The Man Who Cheated Himself - Just Married

 Andy takes a short break from work to marry his fiancé Janet (Lisa Howard) but delays their honeymoon so he can concentrate on making sure his first murder case is a successful one.

Then ...  After the ceremony they take a day off.  Driving through town, they pay no heed to the stop signal ahead.  Check out that fine-looking church on the left.

...and Now,  they are driving south down Gough Street, approaching Eddy (map).  But today the church, St. Paulus' German Evangelican Lutheran, is gone, having burned to the ground in 1995.  Note too that this stretch of Gough is now one-way.

 

Then ...  Unfortunately for the blissfully unaware newlyweds a cop witnesses the careless driving and pulls them over.  This view, looking back up Gough to Eddy, captures on the left an imposing Victorian, the Henry J Fortmann mansion at 1007 Gough, destined to be famously featured eight years later in the movie Vertigo.

...and Now,  hard to see for the trees from this angle but the Fortmann mansion is no longer there.  It was slated to be one of the first buildings demolished in the 1950s/60s Fillmore Redevelopment project but suffered a major fire before then.  As you can see, the block across Gough on the right was spared.

... from Vertigo, 1958 ...  The mansion became the McKittrick Hotel in Vertigo from whence Kim Novak's entranced character Madeleine mysteriously disappeared.

...and Now,  this corner lot became a school sports field.

 

Then ...  The cop starts to write a ticket then recognizes Andy as a fellow member of the police force and lets him off.  This dramatic perspective of St. Paulus church must have made a lasting impression on Hollywood director Alfred Hitchcock as we shall shortly see.
- - - - - - -
**Exercise requirements**
**1.** List every movie character named in the extract about filming locations.
**2.** According to the extract about filming locations, in what year did St. Paulus' church burn to the ground?
- - - - - - -
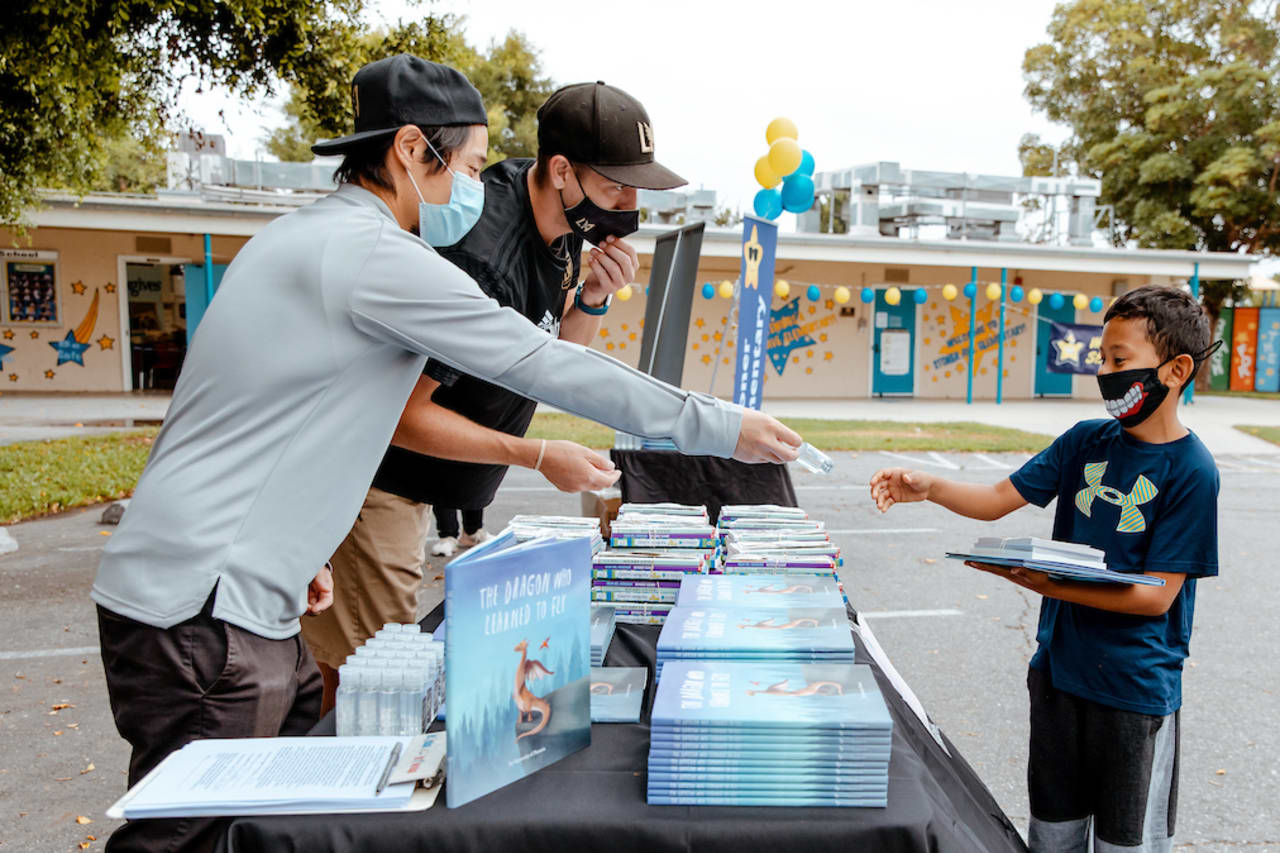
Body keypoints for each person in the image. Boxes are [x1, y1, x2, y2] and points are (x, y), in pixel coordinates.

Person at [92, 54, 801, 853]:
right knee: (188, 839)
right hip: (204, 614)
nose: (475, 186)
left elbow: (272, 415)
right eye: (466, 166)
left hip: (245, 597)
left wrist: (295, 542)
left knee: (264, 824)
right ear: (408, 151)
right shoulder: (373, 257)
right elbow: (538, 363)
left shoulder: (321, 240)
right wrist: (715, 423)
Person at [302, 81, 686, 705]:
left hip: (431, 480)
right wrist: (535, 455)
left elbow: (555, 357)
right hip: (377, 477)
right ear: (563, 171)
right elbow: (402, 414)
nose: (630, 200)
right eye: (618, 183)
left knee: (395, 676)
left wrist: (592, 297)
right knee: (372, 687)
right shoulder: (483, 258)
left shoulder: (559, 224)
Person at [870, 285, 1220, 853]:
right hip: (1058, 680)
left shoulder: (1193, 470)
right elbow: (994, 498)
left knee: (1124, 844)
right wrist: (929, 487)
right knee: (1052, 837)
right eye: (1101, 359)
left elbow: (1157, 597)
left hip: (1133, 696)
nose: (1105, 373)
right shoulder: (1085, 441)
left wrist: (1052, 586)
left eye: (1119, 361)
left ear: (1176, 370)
- - - - - - -
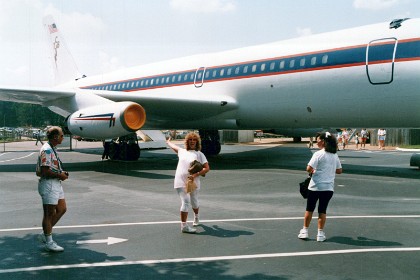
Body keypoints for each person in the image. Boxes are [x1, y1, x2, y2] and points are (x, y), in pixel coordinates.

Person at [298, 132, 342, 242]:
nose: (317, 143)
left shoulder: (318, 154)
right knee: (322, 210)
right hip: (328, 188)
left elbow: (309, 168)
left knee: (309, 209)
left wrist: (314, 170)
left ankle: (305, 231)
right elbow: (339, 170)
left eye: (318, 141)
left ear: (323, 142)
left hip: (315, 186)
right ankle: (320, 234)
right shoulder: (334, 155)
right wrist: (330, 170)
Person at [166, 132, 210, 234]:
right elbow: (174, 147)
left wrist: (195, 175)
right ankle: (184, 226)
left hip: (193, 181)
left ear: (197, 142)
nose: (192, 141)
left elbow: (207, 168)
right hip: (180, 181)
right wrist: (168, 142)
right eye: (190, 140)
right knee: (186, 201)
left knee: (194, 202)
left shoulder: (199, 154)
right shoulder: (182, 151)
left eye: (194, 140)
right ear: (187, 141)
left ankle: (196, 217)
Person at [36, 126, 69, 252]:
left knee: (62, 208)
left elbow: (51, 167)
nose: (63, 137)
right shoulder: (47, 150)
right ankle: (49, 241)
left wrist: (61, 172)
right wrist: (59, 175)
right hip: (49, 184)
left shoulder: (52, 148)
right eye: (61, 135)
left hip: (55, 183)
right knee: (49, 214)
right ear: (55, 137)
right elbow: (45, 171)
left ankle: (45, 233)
- - - - - - -
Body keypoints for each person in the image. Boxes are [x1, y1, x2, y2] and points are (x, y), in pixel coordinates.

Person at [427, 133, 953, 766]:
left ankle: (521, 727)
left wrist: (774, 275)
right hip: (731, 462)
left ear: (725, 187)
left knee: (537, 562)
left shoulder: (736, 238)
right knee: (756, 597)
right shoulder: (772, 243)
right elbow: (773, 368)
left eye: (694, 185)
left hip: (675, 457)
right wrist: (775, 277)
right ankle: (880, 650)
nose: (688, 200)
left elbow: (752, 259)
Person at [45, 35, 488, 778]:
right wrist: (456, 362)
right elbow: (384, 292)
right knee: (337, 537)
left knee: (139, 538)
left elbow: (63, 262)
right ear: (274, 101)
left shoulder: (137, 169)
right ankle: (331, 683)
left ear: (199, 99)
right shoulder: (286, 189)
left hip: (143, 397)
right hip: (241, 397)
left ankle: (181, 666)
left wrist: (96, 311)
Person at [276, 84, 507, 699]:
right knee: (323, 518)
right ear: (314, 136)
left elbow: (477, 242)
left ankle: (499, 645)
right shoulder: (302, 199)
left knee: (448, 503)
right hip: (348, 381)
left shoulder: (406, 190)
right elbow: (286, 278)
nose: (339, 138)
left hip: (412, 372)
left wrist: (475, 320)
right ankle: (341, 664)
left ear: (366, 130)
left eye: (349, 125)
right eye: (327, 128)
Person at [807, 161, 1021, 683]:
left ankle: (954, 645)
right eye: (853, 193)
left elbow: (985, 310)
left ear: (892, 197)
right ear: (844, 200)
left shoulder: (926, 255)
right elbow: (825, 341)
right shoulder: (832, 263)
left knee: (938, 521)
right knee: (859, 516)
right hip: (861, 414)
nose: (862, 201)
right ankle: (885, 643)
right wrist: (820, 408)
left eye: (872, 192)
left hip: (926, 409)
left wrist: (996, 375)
- - - - - - -
**Answer section**
**1.** Andy, Janet, Madeleine

**2.** 1995